Efficiency and Antitrust
Given that Novell claimed that Microsoft was willfully extending its operating system monopoly, why was it not enough that Microsoft arguably made Windows95© less attractive in the short run? Aspen held that a plaintiff had to show that the defendant's conduct "had no economic justification except its tendency to exclude a rival." In contrast, even though Novell claimed that Microsoft's conduct was directed at monopolizing the operating system market, as long as Microsoft's conduct was profit-maximizing overall, its withdrawal of help was not anticompetitive. "Microsoft is an integrated firm with the goal of maximizing overall profits." According to the Tenth Circuit, antitrust requires firms to seek overall profitability and does not require courts to "disaggregate profits from different lines of business." Any other rule would require large firms "to forego immediate overall gains in order to subsidize a less efficient rival that happens to do business only in one particular product line."

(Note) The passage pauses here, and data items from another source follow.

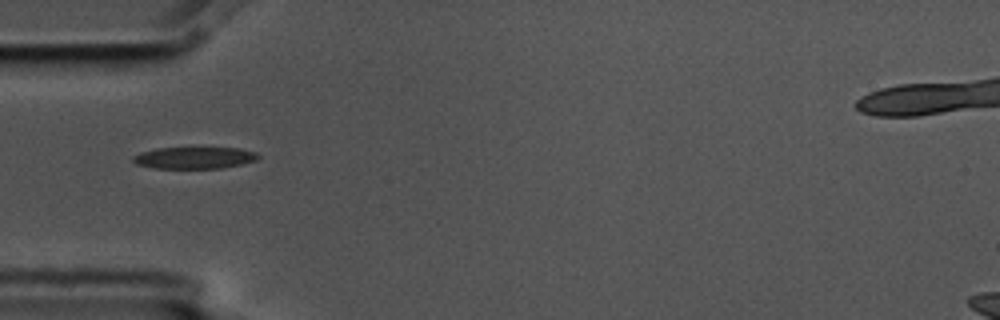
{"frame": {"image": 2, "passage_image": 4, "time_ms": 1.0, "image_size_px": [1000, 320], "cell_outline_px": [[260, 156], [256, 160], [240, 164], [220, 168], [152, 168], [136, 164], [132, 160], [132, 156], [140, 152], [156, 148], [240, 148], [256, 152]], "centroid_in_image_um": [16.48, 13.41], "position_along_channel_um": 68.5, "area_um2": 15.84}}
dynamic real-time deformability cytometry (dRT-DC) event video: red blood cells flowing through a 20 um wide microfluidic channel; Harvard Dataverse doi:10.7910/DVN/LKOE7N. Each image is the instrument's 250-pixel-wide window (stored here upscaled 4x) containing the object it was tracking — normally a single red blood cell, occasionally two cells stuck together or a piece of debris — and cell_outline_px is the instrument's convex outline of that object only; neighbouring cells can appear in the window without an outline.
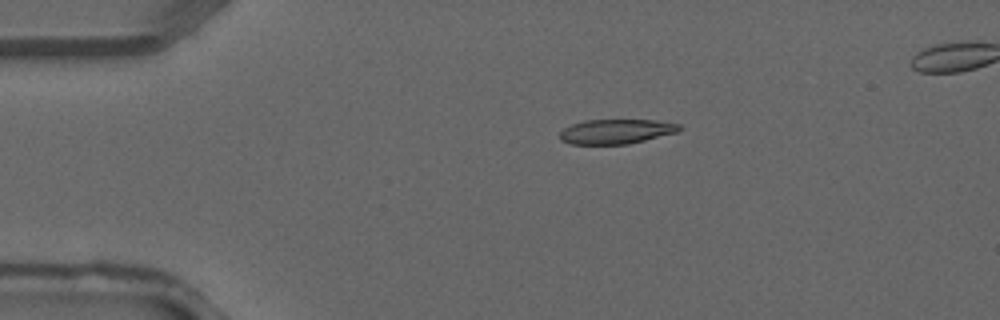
{"species": "common noctule bat (a hibernating species)", "species_latin": "Nyctalus noctula", "temperature_condition": "warm", "stored_images_in_passage": 5, "camera_frame_rate_fps": 3000, "um_per_image_px": 0.085, "animal": {"sex": "male", "forearm_length_mm": 52.5}, "frame": {"image": 1, "passage_image": 3, "time_ms": 0.667, "image_size_px": [1000, 320], "cell_outline_px": [[684, 128], [676, 132], [628, 144], [568, 144], [560, 140], [560, 132], [564, 128], [572, 124], [584, 120], [656, 120], [680, 124]], "centroid_in_image_um": [52.36, 11.17], "position_along_channel_um": 32.6, "area_um2": 17.17}}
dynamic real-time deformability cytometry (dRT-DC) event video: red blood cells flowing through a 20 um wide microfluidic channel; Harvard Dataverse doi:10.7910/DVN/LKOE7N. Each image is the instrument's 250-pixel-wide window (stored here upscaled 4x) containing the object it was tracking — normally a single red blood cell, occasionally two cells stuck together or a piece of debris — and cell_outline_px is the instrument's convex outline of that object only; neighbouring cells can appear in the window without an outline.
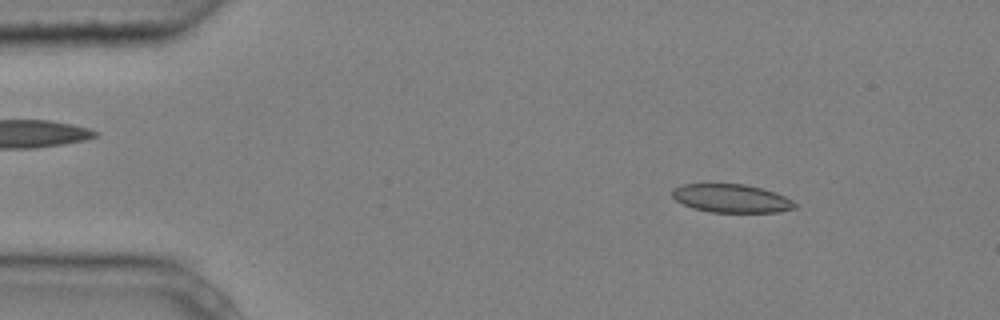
{"species": "common noctule bat (a hibernating species)", "species_latin": "Nyctalus noctula", "temperature_condition": "cold", "stored_images_in_passage": 4, "camera_frame_rate_fps": 3000, "um_per_image_px": 0.085, "animal": {"sex": "male", "body_mass_g": 20.4}, "frame": {"image": 1, "passage_image": 1, "time_ms": 0.0, "image_size_px": [1000, 320], "cell_outline_px": [[796, 208], [776, 212], [712, 212], [692, 208], [676, 200], [672, 196], [672, 188], [684, 184], [744, 184], [776, 192], [792, 200], [796, 204]], "centroid_in_image_um": [62.16, 16.86], "position_along_channel_um": 22.8, "area_um2": 20.17}}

The Tenth Circuit's "no disaggregation/overall profit maximizing" rule could prove to be very beneficial to many high-tech companies whose practices are being scrutinized through the lens of the Sherman Act by enforcers and the plaintiffs' bar. Google, Apple, and Amazon, for example, operate in many different, but related, lines of business. Suppose one of these companies sold certain products below cost. The "no disaggregation/overall profit maximizing" rule may prove to be a very effective defensive argument against a monopolization charge.